[Start SOURCE DOCUMENT]
The ffr package provides a comprehensive framework for estimation, prediction and statistical inference in functional linear models. It implements the functional factor regression approach for modeling relationships between functional and scalar predictors and functional responses, originally introduced by Otto & Winter (2025).
https://arxiv.org/abs/2503.12611
- Function-on-Function Regression: Fit linear models with functional responses and predictors
- Factor Estimation: Automatically determine the correct number of factors using the eigenvalue difference method
- Statistical Inference: Generate confidence regions for coefficient surfaces
- Data Preprocessing: Transform irregularly spaced functional data onto consistent grids
- Visualization: Plot coefficient surfaces, p values, and more
You can install the development version of ffr from GitHub with:
# install.packages("devtools")
devtools::install_github("luiswn/ffr")This is a minimal example to demonstrate the core functionalities of the ffr package. The code example does not coincide with the application in the paper.
The data used in the following stems from the epftoolbox. Please install the Python package as explained here before you execute the R code.
library(reticulate)
library(tidyverse)
# In case of multiple Python installations, set path to use_python("/path/to/python/epftoolbox")
# Import python "epftoolbox" and read the data
py_run_string("
[End SOURCE DOCUMENT]
[Start RECORDED INFORMATION]
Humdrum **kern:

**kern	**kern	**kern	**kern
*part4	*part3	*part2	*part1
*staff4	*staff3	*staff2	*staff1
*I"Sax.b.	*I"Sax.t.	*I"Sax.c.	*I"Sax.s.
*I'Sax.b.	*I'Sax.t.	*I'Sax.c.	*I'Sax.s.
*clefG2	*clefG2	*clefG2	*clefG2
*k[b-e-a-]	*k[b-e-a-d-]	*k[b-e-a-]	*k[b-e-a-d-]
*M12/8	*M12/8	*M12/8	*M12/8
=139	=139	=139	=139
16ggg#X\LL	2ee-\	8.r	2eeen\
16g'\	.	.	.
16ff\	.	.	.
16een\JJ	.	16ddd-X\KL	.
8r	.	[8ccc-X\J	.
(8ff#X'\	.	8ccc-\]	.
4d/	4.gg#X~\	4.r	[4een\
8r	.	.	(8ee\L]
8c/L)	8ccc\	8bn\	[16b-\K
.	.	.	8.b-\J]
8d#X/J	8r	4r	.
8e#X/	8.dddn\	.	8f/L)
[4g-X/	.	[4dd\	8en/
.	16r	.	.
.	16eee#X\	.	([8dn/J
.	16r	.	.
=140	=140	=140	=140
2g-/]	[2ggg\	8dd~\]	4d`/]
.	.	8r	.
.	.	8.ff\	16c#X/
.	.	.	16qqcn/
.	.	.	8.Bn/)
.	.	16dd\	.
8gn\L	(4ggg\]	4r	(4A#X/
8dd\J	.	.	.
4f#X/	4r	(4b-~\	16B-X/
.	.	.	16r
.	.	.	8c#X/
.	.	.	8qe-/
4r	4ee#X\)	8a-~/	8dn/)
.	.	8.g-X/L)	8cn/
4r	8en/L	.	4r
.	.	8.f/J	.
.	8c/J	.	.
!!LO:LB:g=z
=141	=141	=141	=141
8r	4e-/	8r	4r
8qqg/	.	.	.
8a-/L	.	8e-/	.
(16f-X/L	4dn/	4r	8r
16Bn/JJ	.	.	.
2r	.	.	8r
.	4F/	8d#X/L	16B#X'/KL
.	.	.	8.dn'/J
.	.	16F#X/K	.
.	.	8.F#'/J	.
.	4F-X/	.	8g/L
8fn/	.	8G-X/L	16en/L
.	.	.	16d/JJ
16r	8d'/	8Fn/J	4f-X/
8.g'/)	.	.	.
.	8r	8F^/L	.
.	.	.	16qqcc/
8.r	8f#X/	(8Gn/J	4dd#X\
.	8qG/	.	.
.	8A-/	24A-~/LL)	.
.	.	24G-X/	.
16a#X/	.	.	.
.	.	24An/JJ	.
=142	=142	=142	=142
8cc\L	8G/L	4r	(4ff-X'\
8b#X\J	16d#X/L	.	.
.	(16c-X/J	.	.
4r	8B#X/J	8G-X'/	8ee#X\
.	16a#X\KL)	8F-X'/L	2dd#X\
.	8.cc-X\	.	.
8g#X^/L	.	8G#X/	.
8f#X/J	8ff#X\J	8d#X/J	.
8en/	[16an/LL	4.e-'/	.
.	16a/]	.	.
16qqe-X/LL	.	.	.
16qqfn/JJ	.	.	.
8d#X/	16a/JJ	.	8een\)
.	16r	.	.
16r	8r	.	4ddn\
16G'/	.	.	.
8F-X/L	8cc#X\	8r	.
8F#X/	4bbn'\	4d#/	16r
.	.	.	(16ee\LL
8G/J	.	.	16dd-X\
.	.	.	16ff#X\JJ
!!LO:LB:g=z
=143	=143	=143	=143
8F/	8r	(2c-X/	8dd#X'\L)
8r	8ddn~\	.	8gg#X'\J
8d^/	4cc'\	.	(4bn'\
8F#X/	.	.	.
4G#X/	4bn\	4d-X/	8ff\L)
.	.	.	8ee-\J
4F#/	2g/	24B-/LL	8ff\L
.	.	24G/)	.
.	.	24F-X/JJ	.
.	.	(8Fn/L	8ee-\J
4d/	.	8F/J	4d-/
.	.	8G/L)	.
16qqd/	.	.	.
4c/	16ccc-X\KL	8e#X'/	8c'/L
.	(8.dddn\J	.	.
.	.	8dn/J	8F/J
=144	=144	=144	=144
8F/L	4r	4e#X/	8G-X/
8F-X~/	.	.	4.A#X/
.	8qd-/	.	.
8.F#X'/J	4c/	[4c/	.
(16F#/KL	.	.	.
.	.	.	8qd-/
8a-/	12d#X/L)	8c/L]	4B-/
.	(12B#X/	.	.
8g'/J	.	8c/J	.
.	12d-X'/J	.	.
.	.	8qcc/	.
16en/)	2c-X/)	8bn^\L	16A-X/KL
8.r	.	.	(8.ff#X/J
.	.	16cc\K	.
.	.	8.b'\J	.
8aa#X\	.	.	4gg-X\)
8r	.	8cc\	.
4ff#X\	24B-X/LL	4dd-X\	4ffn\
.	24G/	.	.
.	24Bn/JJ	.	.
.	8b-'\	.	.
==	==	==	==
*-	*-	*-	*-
[End RECORDED INFORMATION]
**EXERCISE TASK 1:** Restate word for word the part of the ffr package description from "The data used" up to and including "library(reticulate)".
**EXERCISE TASK 2:** Using the ffr package description, explain why the epftoolbox Python package should be installed before the R code is run.
The items aren't needed for any of this.

**WRITTEN REPLY 1:**
The data used in the following stems from the epftoolbox. Please install the Python package as explained here before you execute the R code.
library(reticulate)

**WRITTEN REPLY 2:** The example's data comes from the epftoolbox, and the R code imports that Python package to read it. So the package has to be installed first.